Les frères éclatèrent de rire avec Jacques et Georges .
Auguste intervint :
–Avec la barbe les cheveux longs, ils reviennent du front . Qui reconnaîtraient nos braves poilus ???
–Tout juste ! Répondit Jean. Tout juste !
Auguste insista s'adressant à Jacques et Georges :
–Croyez vous que là-bas , on ait le temps de se raser, de se
couper les cheveux ? Les soldats mangent très mal et sont
très amaigris ,comme eux ! Ah ! La guerre, la tranchée,la
vermine, la peur, vous transforment de beaux gaillards en de
piètres soldats méconnaissables !
Les trois hommes se regardèrent et le plus âgé dit :
–C'est exactement ça, Monsieur Auguste ! Exactement ça !
Et il enchaîna :
–Pour parler ainsi, il faut avoir fait la guerre . Est- ce votre cas ?
–Oui ! La guerre de 1870 ! Croyez- moi j'en suis revenu
différent mais j'en suis revenu ! Hélas beaucoup de mes amis
y sont restés ! Beaucoup étaient impliqués dans la Commune
de Paris et ont été fusillés ou déportés ! Par chance j'étais
jeune et peu cultivé...Je n'ai donc pas pu ,à mon niveau,
participer à cette belle tentative révolutionnaire ! Ce qui m'a sauvé la vie !!...
On en resta là et on ne parla plus de la guerre car c'était une soirée de fête. On partagea le repas , on chanta des cantiques et on raconta des histoires de Noël pour les petits enfants présents, qui s'endormirent près de la cheminée.
Dehors la neige continuait de tomber. Auguste ressortit
chercher du bois. Victor le suivait et voulait reprendre la
conversation .Auguste l’arrêta :
–Regarde ne vois tu pas ces lumières ?
–Lumières ? cria Victor Ce sont les loups !
Ils coururent à l'intérieur !
Effectivement le reste de la meute une dizaine de loups venait d'encercler la ferme. Dans l'étable les moutons bêlaient et les vaches meuglaient de peur. Les chiens hurlaient à la mort .
C'est alors que la jeune femme enceinte se mit à avoir des
douleurs.
–Ca y est ! Dit la sage femme qui l'avait examinée.
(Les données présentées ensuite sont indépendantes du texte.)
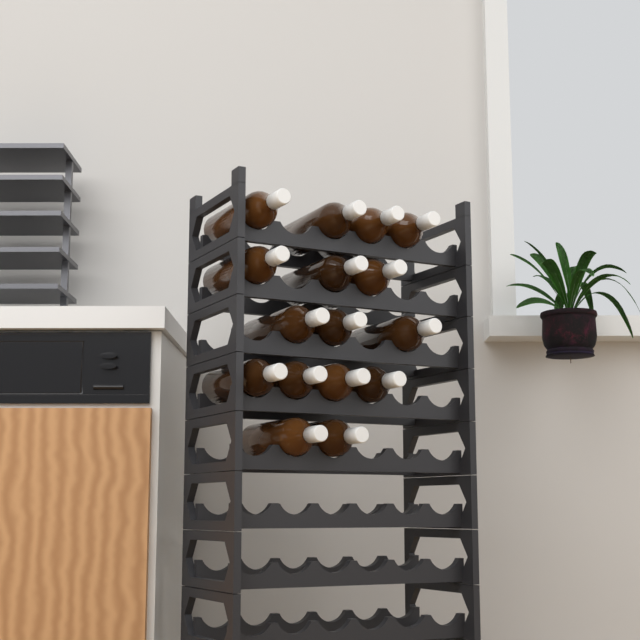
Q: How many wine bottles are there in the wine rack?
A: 16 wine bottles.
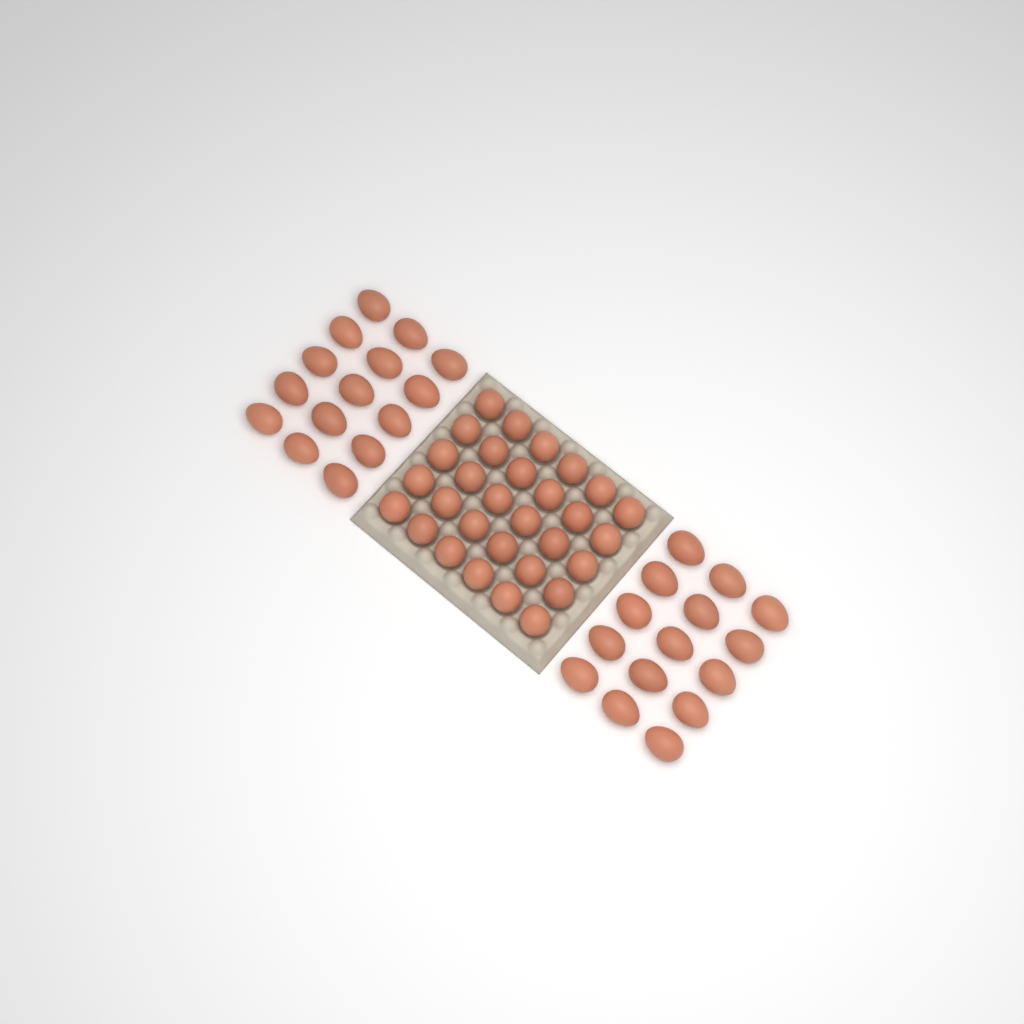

– Le bébé va venir cette nuit !
Tous en furent émus . Mais l'attention était attirée dehors ,par les loups qui devenaient menaçants .Le fils aîné décida de lancer des grenades en leur direction, afin d'économiser les balles . Les explosions tuèrent sur le coup une grande partie des assaillants : huit . Les quatre rescapés disparurent dans la nuit sans demander leur reste..
–Merci encore ! Dirent Auguste et Victor..
Toute la nuit la sage femme assista la future maman. Son
mari, le plus jeune des fils blessé au bras était auprès
d'elle..... Au petit matin un beau bébé naquit. On l'appela
Noëlien. La jeune mère épuisée, s'endormit avec son petit
près d'elle, dans un petit berceau . Les hommes avaient veillé en faisant des rondes. Une des jeunes filles avait
sympathisé avec un frère Lacombe : Pierre alors que l’aîné Jean avaient fait connaissance avec Marie la jeune veuve. Les
autres jeunes filles s'étaient assoupies très vite..ainsi
que les collégiens . Le feu crépitait dans la cheminée. Victor
avait pris un cadre de photo qui prônait sur la desserte et la
regardait ..Un des fils s’approcha de lui :
– Nous étions jeunes et beaux ,n'est ce pas ?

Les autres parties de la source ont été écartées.